Coping with change isn’t that hard. You can’t change how your mind works, but you can use its quirks to your advantage. Basically, your mind likes information it knows and understands and doesn’t like what it doesn’t know. If your mind experiences enough change in a variety of ways, it’ll allow you to operate with the understanding that change is something you can survive and even benefit from. You won’t fear it so much because the information stored in your head provides evidence that fear is unnecessary. Of course, getting to this point is easier said than done.

Accept the Inevitability of Change and Its Resulting Stress:

A few methods when learning to cope with and better-handle changing circumstances. To start, you have to accept that stress is an inevitable part of the process:

Rewriting your own “source code” is supposed to be hard. It’ll get harder to rewrite over time but if you don’t do it, you’ll eventually be left with a bunch of useless code that can’t run on current platforms. Give yourself permission to feel the change-related distress and all of the associated emotions that come along with it. It sucks but not allowing yourself to process those emotions will prevent you from moving forward. If you don’t process them you’ll have to isolate yourself from all things that represent the “distressing” change just to be able to function.

1. Think of Change Like a Software Upgrade

Looking at our lives as an operating system with software titles. As the world changes and our operating system evolves, applications that used to work may not work anymore. As a result, they need to be updated with new code in order to function in a changed environment. The events in our lives may not seem as straightforward as a few new features in Photoshop, but the principles stay the same. Handling a change to the information we use everyday requires work.
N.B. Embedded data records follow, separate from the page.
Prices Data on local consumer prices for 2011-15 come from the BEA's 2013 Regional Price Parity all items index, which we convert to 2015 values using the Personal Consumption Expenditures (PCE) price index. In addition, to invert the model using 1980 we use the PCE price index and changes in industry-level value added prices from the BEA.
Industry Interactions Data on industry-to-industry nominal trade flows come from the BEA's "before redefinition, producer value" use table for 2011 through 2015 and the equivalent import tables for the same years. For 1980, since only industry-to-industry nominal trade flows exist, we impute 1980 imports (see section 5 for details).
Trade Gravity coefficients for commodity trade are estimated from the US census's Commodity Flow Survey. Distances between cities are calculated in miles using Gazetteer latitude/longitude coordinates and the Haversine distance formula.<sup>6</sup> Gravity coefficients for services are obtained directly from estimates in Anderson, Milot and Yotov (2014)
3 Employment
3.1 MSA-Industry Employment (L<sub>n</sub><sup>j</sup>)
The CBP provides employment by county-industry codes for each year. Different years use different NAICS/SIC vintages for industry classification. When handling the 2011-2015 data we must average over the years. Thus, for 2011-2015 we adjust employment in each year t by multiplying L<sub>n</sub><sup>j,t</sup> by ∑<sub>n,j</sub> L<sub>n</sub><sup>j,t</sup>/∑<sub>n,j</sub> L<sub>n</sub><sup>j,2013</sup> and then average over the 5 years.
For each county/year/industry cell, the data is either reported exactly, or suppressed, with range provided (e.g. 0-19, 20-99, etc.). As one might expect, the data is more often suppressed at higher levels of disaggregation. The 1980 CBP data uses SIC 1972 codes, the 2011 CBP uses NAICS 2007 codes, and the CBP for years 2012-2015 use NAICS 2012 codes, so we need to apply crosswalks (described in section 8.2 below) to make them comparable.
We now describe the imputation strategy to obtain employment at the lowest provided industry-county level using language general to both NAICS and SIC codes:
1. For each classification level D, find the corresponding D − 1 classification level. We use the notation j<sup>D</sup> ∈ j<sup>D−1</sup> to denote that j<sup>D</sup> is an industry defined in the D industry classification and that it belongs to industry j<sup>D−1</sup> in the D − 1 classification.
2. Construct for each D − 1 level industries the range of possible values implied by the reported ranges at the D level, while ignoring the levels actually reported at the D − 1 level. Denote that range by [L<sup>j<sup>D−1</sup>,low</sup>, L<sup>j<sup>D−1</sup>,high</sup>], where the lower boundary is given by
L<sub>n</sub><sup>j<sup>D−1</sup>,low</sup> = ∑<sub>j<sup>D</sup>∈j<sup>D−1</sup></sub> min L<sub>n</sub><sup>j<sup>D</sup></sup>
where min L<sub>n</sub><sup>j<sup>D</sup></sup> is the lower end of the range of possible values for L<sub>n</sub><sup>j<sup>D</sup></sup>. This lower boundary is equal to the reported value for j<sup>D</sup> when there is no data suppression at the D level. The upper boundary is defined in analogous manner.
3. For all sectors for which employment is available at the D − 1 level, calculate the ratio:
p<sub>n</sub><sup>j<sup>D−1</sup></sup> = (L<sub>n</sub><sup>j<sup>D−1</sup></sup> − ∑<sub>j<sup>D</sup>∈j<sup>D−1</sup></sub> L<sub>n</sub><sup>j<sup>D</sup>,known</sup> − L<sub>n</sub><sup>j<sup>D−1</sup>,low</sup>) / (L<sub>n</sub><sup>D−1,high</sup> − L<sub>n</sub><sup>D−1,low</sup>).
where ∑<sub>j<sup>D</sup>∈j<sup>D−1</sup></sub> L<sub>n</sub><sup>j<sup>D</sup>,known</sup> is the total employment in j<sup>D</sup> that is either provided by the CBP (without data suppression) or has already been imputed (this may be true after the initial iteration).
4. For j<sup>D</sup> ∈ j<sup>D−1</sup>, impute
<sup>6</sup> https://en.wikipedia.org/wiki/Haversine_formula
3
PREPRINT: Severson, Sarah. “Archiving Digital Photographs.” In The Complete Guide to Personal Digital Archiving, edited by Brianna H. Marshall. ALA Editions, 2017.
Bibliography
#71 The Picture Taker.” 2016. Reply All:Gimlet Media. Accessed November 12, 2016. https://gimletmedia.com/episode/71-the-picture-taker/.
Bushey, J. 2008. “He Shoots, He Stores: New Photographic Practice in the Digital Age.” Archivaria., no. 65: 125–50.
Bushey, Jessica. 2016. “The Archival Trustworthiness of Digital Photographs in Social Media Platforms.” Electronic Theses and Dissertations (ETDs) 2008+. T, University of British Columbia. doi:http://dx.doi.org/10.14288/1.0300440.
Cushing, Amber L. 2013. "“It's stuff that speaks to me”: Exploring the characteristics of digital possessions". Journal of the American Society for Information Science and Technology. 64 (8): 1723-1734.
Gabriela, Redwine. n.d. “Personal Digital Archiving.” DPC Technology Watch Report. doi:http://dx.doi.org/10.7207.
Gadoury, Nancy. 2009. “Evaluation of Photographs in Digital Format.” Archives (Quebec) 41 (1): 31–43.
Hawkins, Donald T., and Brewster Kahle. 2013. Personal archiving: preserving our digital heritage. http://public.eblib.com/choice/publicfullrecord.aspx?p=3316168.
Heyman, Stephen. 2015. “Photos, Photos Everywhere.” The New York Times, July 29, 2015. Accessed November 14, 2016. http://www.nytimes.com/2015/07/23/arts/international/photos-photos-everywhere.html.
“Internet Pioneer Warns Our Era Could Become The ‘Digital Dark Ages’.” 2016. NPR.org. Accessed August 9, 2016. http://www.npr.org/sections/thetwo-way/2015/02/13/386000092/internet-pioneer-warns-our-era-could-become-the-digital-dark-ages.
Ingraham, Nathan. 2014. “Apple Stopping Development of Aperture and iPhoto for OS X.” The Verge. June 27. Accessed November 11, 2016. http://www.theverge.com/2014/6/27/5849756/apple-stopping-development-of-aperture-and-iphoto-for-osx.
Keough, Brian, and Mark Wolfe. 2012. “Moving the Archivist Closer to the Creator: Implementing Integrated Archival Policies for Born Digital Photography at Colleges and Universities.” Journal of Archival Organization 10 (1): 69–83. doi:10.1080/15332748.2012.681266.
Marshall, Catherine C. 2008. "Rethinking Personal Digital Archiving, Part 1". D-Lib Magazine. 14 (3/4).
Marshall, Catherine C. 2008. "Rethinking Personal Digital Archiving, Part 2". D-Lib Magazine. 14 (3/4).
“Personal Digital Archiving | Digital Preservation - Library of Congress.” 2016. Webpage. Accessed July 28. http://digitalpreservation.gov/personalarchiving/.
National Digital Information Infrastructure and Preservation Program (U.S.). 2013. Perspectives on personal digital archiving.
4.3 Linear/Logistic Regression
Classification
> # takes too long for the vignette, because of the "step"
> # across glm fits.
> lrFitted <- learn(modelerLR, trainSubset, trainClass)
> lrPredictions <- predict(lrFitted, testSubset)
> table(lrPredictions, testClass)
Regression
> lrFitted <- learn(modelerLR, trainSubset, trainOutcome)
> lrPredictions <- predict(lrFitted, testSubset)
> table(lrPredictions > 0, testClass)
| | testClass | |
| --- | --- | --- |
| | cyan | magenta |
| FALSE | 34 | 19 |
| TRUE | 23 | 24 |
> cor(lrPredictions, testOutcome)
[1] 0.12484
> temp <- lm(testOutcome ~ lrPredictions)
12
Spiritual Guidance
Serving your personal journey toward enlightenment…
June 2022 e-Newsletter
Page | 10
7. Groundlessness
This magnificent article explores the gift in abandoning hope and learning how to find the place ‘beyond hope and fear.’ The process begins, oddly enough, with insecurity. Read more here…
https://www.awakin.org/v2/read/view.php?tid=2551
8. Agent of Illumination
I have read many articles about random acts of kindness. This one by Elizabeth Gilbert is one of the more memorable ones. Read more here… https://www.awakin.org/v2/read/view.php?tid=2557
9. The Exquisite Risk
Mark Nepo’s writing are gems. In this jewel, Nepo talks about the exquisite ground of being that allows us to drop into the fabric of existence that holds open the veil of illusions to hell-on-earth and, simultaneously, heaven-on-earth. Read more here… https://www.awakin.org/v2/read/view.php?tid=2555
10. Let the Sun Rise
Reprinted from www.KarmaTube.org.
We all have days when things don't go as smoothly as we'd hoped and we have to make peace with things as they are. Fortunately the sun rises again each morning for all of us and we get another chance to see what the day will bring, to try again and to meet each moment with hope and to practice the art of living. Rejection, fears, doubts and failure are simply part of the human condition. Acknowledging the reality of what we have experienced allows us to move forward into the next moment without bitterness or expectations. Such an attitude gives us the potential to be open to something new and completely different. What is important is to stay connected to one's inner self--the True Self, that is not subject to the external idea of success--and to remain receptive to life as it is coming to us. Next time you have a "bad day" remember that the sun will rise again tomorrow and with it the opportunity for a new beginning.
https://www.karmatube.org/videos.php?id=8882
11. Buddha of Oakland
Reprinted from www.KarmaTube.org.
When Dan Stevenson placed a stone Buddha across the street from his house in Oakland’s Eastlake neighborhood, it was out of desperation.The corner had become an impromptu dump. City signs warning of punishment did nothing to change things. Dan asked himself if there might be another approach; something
We’re wired to resist it, but are better off in the long run if we don’t.

2. Allow Yourself to Freak Out, But Always Consider the Upside

Give yourself permission to freak out on your own time and then find ways to move forward positively:

This is the most difficult thing to keep in mind and to put into practice because the psychological distress caused by some changes can make having an optimistic outlook feel like an impossible task. That’s okay. Do all the crying, kicking, and screaming you need to do; then start to seek out ways to make your new situation more livable and enjoyable. Fixating on what was lost as a result of the change will prevent us from experiencing the good things that our new circumstances can bring us. After enough regular practice, managing change won’t feel like such a fearful burden. Shifting gears is rarely easy, but it isn’t supposed to be. With practice you’ll get better and it won’t feel like you’re hit with a stress bomb every time your life takes a different turn. The only way the fear and stress will disappear is if you calm down an embrace the unknown.